YOUR GOAL:
Exact reproduction of the following data is required.

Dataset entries
───

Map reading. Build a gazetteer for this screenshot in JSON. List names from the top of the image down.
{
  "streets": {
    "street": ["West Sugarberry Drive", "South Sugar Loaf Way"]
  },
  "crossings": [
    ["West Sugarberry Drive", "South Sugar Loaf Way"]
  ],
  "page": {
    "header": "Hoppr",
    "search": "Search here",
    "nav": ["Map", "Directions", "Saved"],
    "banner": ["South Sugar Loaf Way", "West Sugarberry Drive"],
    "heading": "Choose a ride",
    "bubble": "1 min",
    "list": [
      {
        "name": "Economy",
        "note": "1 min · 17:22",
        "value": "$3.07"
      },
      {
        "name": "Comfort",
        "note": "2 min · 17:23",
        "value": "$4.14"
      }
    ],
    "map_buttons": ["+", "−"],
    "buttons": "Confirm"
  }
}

───

SOLUTION BELOW:
Map reading. Build a gazetteer for this screenshot in JSON. List names from the top of the image down.
{
  "streets": {
    "street": ["West Sugarberry Drive", "South Sugar Loaf Way"]
  },
  "crossings": [
    ["West Sugarberry Drive", "South Sugar Loaf Way"]
  ],
  "page": {
    "header": "Hoppr",
    "search": "Search here",
    "nav": ["Map", "Directions", "Saved"],
    "banner": ["South Sugar Loaf Way", "West Sugarberry Drive"],
    "heading": "Choose a ride",
    "bubble": "1 min",
    "list": [
      {
        "name": "Economy",
        "note": "1 min · 17:22",
        "value": "$3.07"
      },
      {
        "name": "Comfort",
        "note": "2 min · 17:23",
        "value": "$4.14"
      }
    ],
    "map_buttons": ["+", "−"],
    "buttons": "Confirm"
  }
}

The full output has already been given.